[DATA EXTRACT]
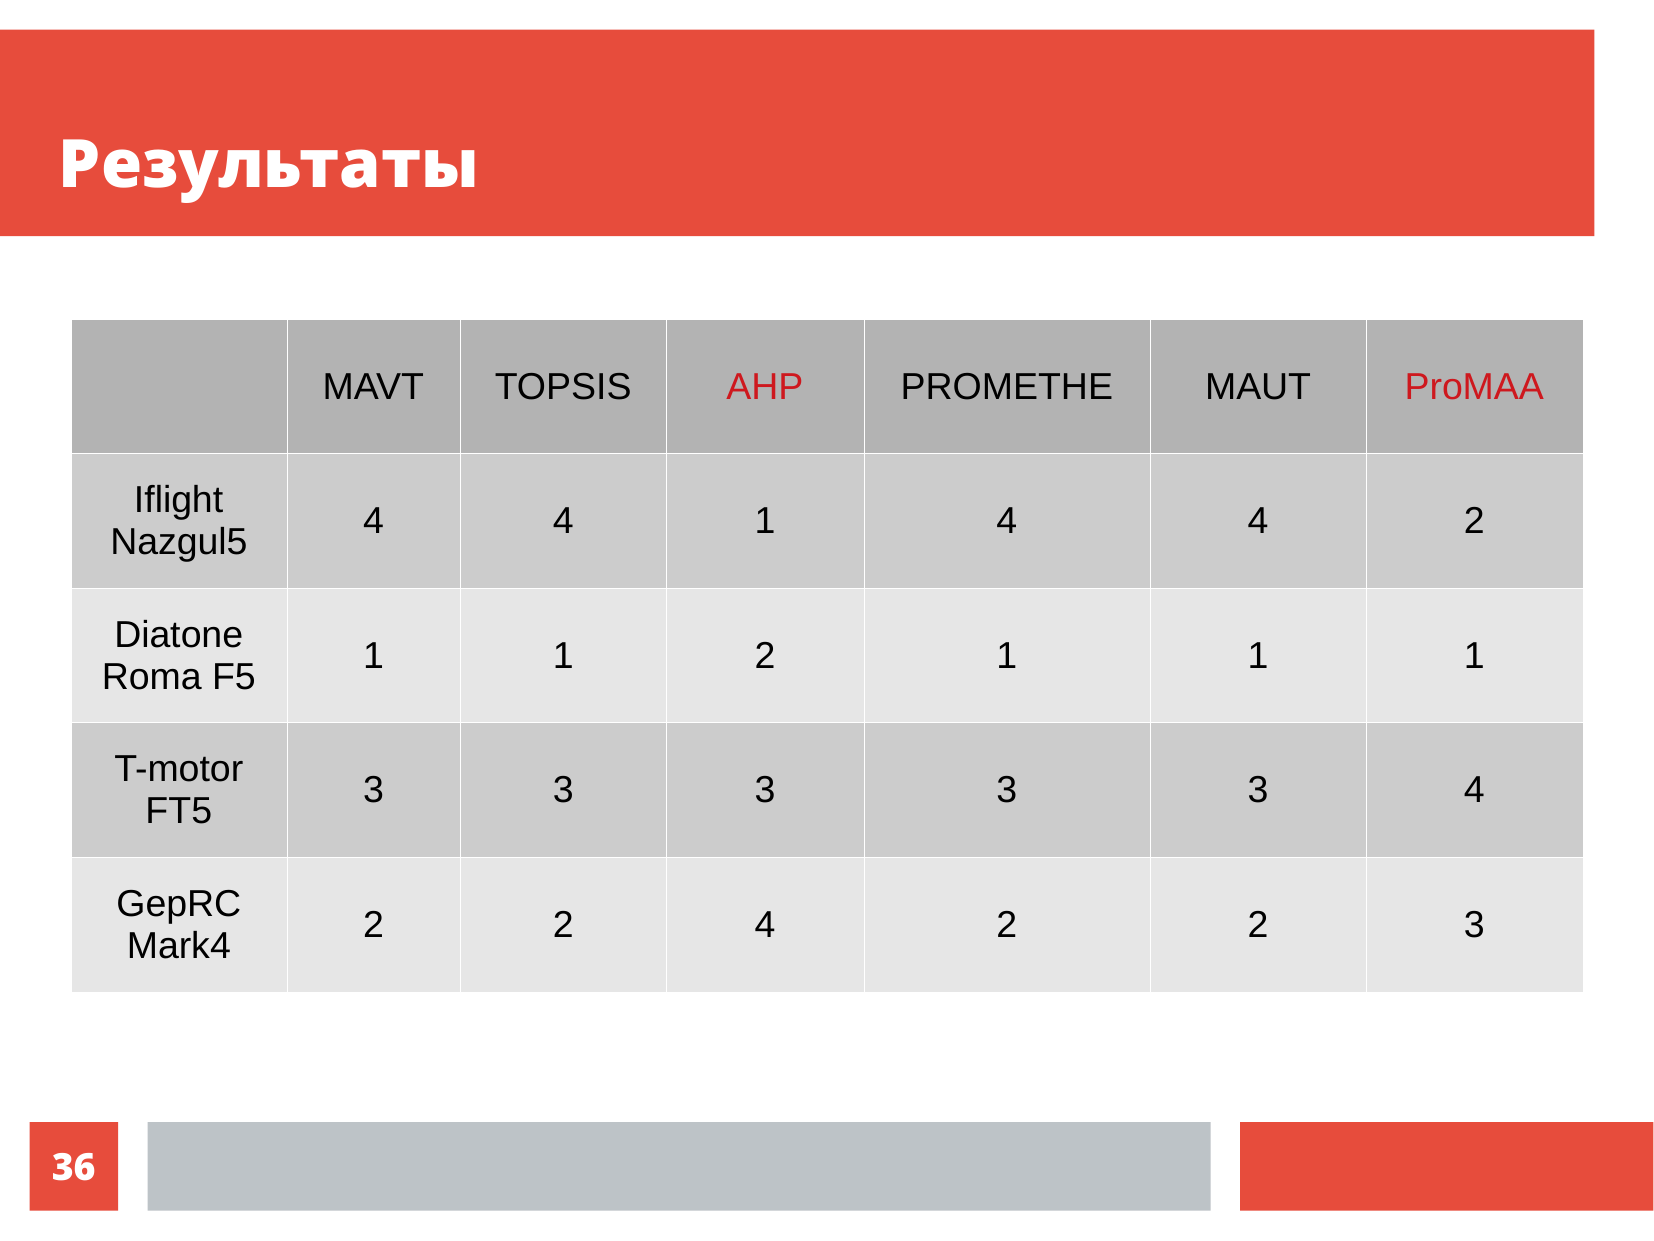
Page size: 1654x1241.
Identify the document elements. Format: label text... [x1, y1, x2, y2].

table_cell 3 [1367, 858, 1583, 992]
table_header MAVT [288, 320, 460, 453]
table_cell 4 [288, 454, 460, 588]
table_header ProMAA [1367, 320, 1583, 453]
title Результаты [59, 59, 1595, 207]
table_cell 4 [1151, 454, 1366, 588]
table_cell 2 [865, 858, 1150, 992]
table_cell 2 [667, 589, 864, 722]
table_cell 1 [667, 454, 864, 588]
table_cell 1 [288, 589, 460, 722]
table_cell T-motor FT5 [72, 723, 287, 857]
table_header AHP [667, 320, 864, 453]
table_header MAUT [1151, 320, 1366, 453]
table_cell 4 [667, 858, 864, 992]
table_cell 3 [461, 723, 666, 857]
table_cell 4 [865, 454, 1150, 588]
table_cell Iflight Nazgul5 [72, 454, 287, 588]
table_cell 1 [865, 589, 1150, 722]
table_cell 1 [461, 589, 666, 722]
table_header [72, 320, 287, 453]
table_cell 1 [1151, 589, 1366, 722]
table_cell 1 [1367, 589, 1583, 722]
table_cell 2 [1151, 858, 1366, 992]
table_cell 3 [1151, 723, 1366, 857]
table_cell Diatone Roma F5 [72, 589, 287, 722]
table_cell 3 [288, 723, 460, 857]
table_cell 3 [667, 723, 864, 857]
table_header TOPSIS [461, 320, 666, 453]
table_cell 2 [1367, 454, 1583, 588]
table_cell GepRC Mark4 [72, 858, 287, 992]
table_cell 4 [1367, 723, 1583, 857]
table_cell 4 [461, 454, 666, 588]
table_cell 2 [288, 858, 460, 992]
table_cell 2 [461, 858, 666, 992]
table_cell 3 [865, 723, 1150, 857]
table_header PROMETHE [865, 320, 1150, 453]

[YOUR GOAL] Lay out the data above as a JSON list of strings, with one string for each line and no blank lines. Leave out the pictures.

[OUTPUT OF THE TASK]
[
  "Page size: 1654x1241.",
  "Identify the document elements. Format: label text... [x1, y1, x2, y2].",
  "table_cell 3 [1367, 858, 1583, 992]",
  "table_header MAVT [288, 320, 460, 453]",
  "table_cell 4 [288, 454, 460, 588]",
  "table_header ProMAA [1367, 320, 1583, 453]",
  "title Результаты [59, 59, 1595, 207]",
  "table_cell 4 [1151, 454, 1366, 588]",
  "table_cell 2 [865, 858, 1150, 992]",
  "table_cell 2 [667, 589, 864, 722]",
  "table_cell 1 [667, 454, 864, 588]",
  "table_cell 1 [288, 589, 460, 722]",
  "table_cell T-motor FT5 [72, 723, 287, 857]",
  "table_header AHP [667, 320, 864, 453]",
  "table_header MAUT [1151, 320, 1366, 453]",
  "table_cell 4 [667, 858, 864, 992]",
  "table_cell 3 [461, 723, 666, 857]",
  "table_cell 4 [865, 454, 1150, 588]",
  "table_cell Iflight Nazgul5 [72, 454, 287, 588]",
  "table_cell 1 [865, 589, 1150, 722]",
  "table_cell 1 [461, 589, 666, 722]",
  "table_header [72, 320, 287, 453]",
  "table_cell 1 [1151, 589, 1366, 722]",
  "table_cell 1 [1367, 589, 1583, 722]",
  "table_cell 2 [1151, 858, 1366, 992]",
  "table_cell 3 [1151, 723, 1366, 857]",
  "table_cell Diatone Roma F5 [72, 589, 287, 722]",
  "table_cell 3 [288, 723, 460, 857]",
  "table_cell 3 [667, 723, 864, 857]",
  "table_header TOPSIS [461, 320, 666, 453]",
  "table_cell 2 [1367, 454, 1583, 588]",
  "table_cell GepRC Mark4 [72, 858, 287, 992]",
  "table_cell 4 [1367, 723, 1583, 857]",
  "table_cell 4 [461, 454, 666, 588]",
  "table_cell 2 [288, 858, 460, 992]",
  "table_cell 2 [461, 858, 666, 992]",
  "table_cell 3 [865, 723, 1150, 857]",
  "table_header PROMETHE [865, 320, 1150, 453]"
]